До встречи оставалось еще полчаса, и он обошел башни, надеясь найти спуск. Вокруг ни одной живой души. Это успокоило Брэди: больше всего он боялся, что его остановит охранник. Через двести метров стена стала ниже, и он забрался на нее.
Брэди заранее узнал: часовня находилась совсем рядом. Пробираясь между памятниками, он пересек широкое заснеженное пространство и вышел на широкую дорогу, которая петляла между огромными голыми деревьями. Их стволы были такими мощными, что Брэди невольно задумался. Может быть, из трупов получается отличное удобрение? Он представил, как корни проходят сквозь сгнившую плоть.

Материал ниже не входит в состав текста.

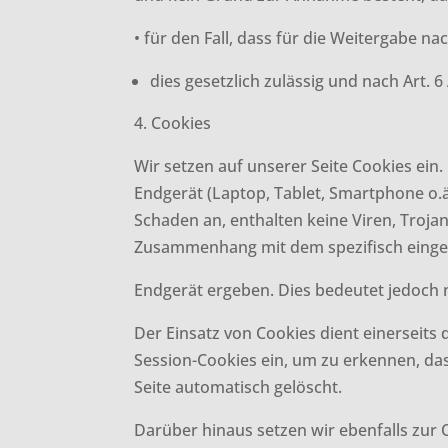
• für den Fall, dass für die Weitergabe nac
dies gesetzlich zulässig und nach Art. 6
4. Cookies
Wir setzen auf unserer Seite Cookies ein.
Endgerät (Laptop, Tablet, Smartphone o.ä
Schaden an, enthalten keine Viren, Troja
Zusammenhang mit dem spezifisch einge
Endgerät ergeben. Dies bedeutet jedoch n
Der Einsatz von Cookies dient einerseits
Session-Cookies ein, um zu erkennen, da
Seite automatisch gelöscht.
Darüber hinaus setzen wir ebenfalls zur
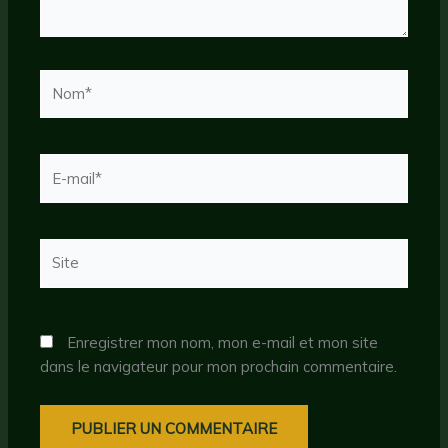
Nom*
E-
mail*
Site
Enregistrer mon nom, mon e-mail et mon site
dans le navigateur pour mon prochain commentaire.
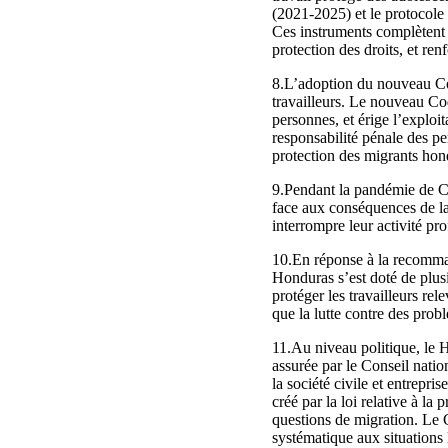
(2021-2025) et le protocole 
Ces instruments complètent la
protection des droits, et re
8.L’adoption du nouveau Cod
travailleurs. Le nouveau Cod
personnes, et érige l’exploit
responsabilité pénale des pe
protection des migrants hon
9.Pendant la pandémie de COV
face aux conséquences de la
interrompre leur activité pro
10.En réponse à la recomman
Honduras s’est doté de plus
protéger les travailleurs rel
que la lutte contre des prob
11.Au niveau politique, le 
assurée par le Conseil nati
la société civile et entrepri
créé par la loi relative à l
questions de migration. Le 
systématique aux situations l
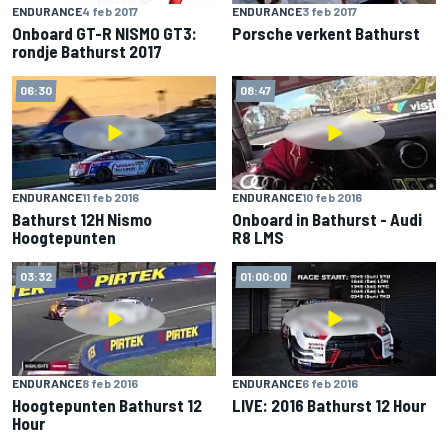
ENDURANCE
4 feb 2017
ENDURANCE
3 feb 2017
Onboard GT-R NISMO GT3:
Porsche verkent Bathurst
rondje Bathurst 2017
06:30
08:47
ENDURANCE
11 feb 2016
ENDURANCE
10 feb 2016
Bathurst 12H Nismo
Onboard in Bathurst - Audi
Hoogtepunten
R8 LMS
03:32
01:00:00
ENDURANCE
8 feb 2016
ENDURANCE
6 feb 2016
Hoogtepunten Bathurst 12
LIVE: 2016 Bathurst 12 Hour
Hour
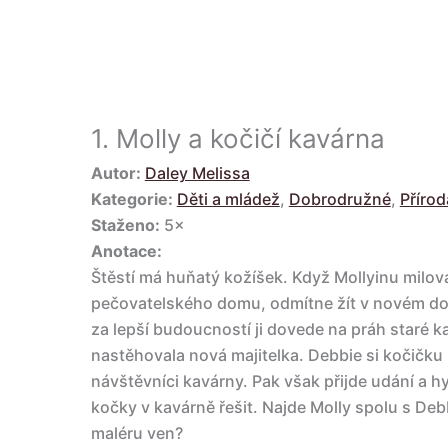
1.
Molly a kočičí kavárna
Autor:
Daley Melissa
Kategorie:
Děti a mládež
,
Dobrodružné
,
Přírod
Staženo:
5×
Anotace:
Štěstí má huňatý kožíšek. Když Mollyinu milo
pečovatelského domu, odmítne žít v novém d
za lepší budoucností ji dovede na práh staré k
nastěhovala nová majitelka. Debbie si kočičku 
návštěvníci kavárny. Pak však přijde udání a 
kočky v kavárně řešit. Najde Molly spolu s Debb
maléru ven?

Мысль о смерти напомнила ему о Пьере. Его друг лежал в больнице Сен-Винсент в очень тяжелом состоянии. Рак до него добрался-таки. Потрясение после вторжения Племени сломило последнее сопротивление.

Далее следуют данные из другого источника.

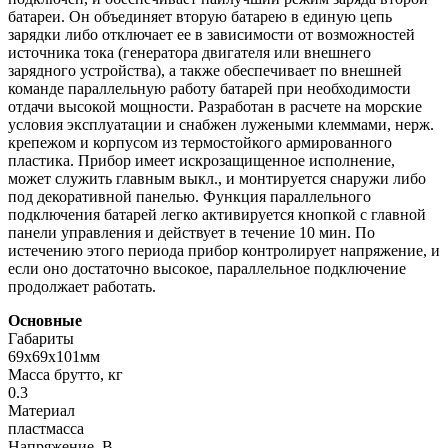
батареи. Он объединяет вторую батарею в единую цепь
зарядки либо отключает ее в зависимости от возможностей
источника тока (генератора двигателя или внешнего
зарядного устройства), а также обеспечивает по внешней
команде параллельную работу батарей при необходимости
отдачи высокой мощности. Разработан в расчете на морские
условия эксплуатации и снабжен лужеными клеммами, нерж.
крепежом и корпусом из термостойкого армированного
пластика. Прибор имеет искрозащищенное исполнение,
может служить главным выкл., и монтируется снаружи либо
под декоративной панелью. Функция параллельного
подключения батарей легко активируется кнопкой с главной
панели управления и действует в течение 10 мин. По
истечению этого периода прибор контролирует напряжение, и
если оно достаточно высокое, параллельное подключение
продолжает работать.
Основные
Габариты
69x69x101мм
Масса брутто, кг
0.3
Материал
пластмасса
Напряжение, В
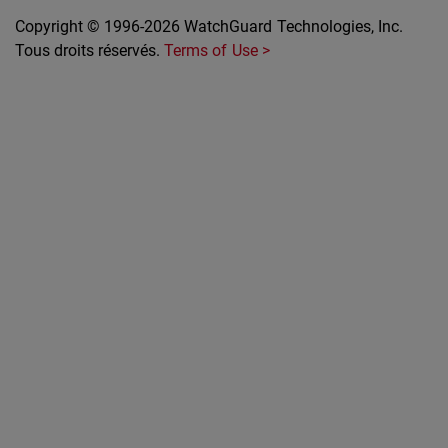
Copyright © 1996-2026 WatchGuard Technologies, Inc.
Tous droits réservés.
Terms of Use >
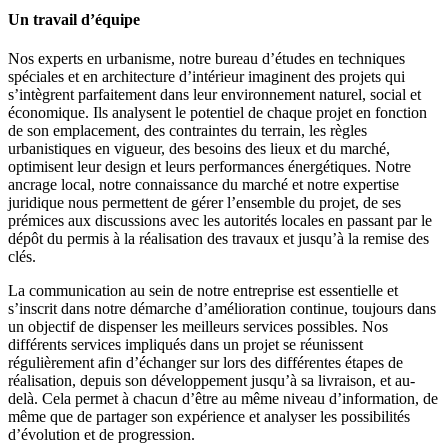
Un travail d’équipe
Nos experts en urbanisme, notre bureau d’études en techniques
spéciales et en architecture d’intérieur imaginent des projets qui
s’intègrent parfaitement dans leur environnement naturel, social et
économique. Ils analysent le potentiel de chaque projet en fonction
de son emplacement, des contraintes du terrain, les règles
urbanistiques en vigueur, des besoins des lieux et du marché,
optimisent leur design et leurs performances énergétiques. Notre
ancrage local, notre connaissance du marché et notre expertise
juridique nous permettent de gérer l’ensemble du projet, de ses
prémices aux discussions avec les autorités locales en passant par le
dépôt du permis à la réalisation des travaux et jusqu’à la remise des
clés.
La communication au sein de notre entreprise est essentielle et
s’inscrit dans notre démarche d’amélioration continue, toujours dans
un objectif de dispenser les meilleurs services possibles. Nos
différents services impliqués dans un projet se réunissent
régulièrement afin d’échanger sur lors des différentes étapes de
réalisation, depuis son développement jusqu’à sa livraison, et au-
delà. Cela permet à chacun d’être au même niveau d’information, de
même que de partager son expérience et analyser les possibilités
d’évolution et de progression.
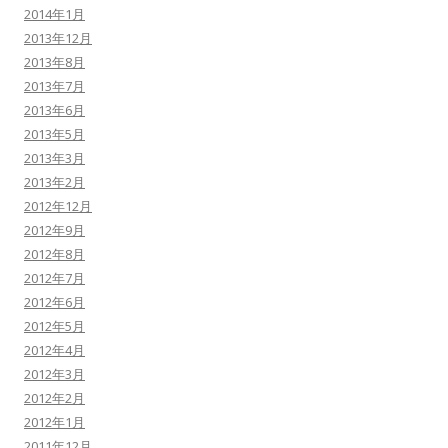
2014年1月
2013年12月
2013年8月
2013年7月
2013年6月
2013年5月
2013年3月
2013年2月
2012年12月
2012年9月
2012年8月
2012年7月
2012年6月
2012年5月
2012年4月
2012年3月
2012年2月
2012年1月
2011年12月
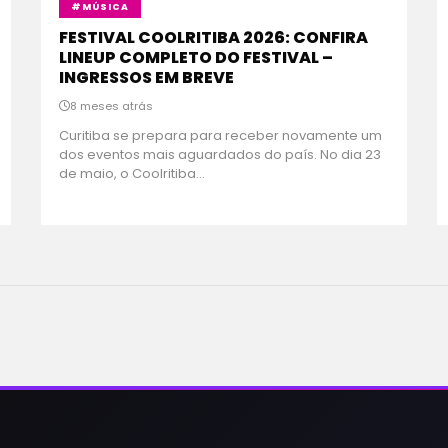
#MÚSICA
FESTIVAL COOLRITIBA 2026: CONFIRA
LINEUP COMPLETO DO FESTIVAL –
INGRESSOS EM BREVE
8 meses atrás
Curitiba se prepara para receber novamente um
dos eventos mais aguardados do país. No dia 23
de maio, o Coolritiba...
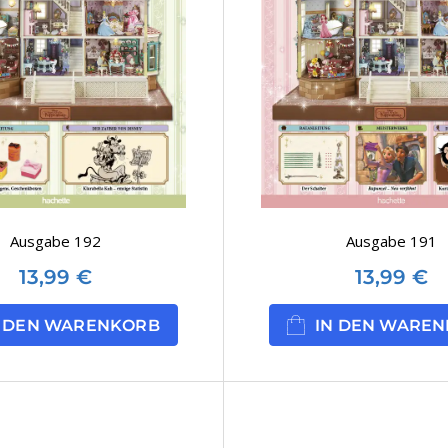
Ausgabe 192
Ausgabe 191
13,99
€
13,99
€
N DEN WARENKORB
IN DEN WARE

Сначала жена, теперь друзья. Они и до него добрались!
Разве его не предупреждали с самого начала? Кермит велел ему держаться от них подальше, если он не хочет закончить, как Руби.
Слишком поздно.
Выйдя из больницы, он поехал в Бедфорд-Стайвесант в Бруклине и нашел место, где можно было взять оружие под залог. Теперь у него был пистолет. У Брэди было достаточно пуль, чтобы уничтожить все зло на планете.
Зазвонил мобильный. Это была Аннабель, и он ответил.
– Я только что получила твое сообщение, – сказала она. – Мне очень жаль. Как Пьер?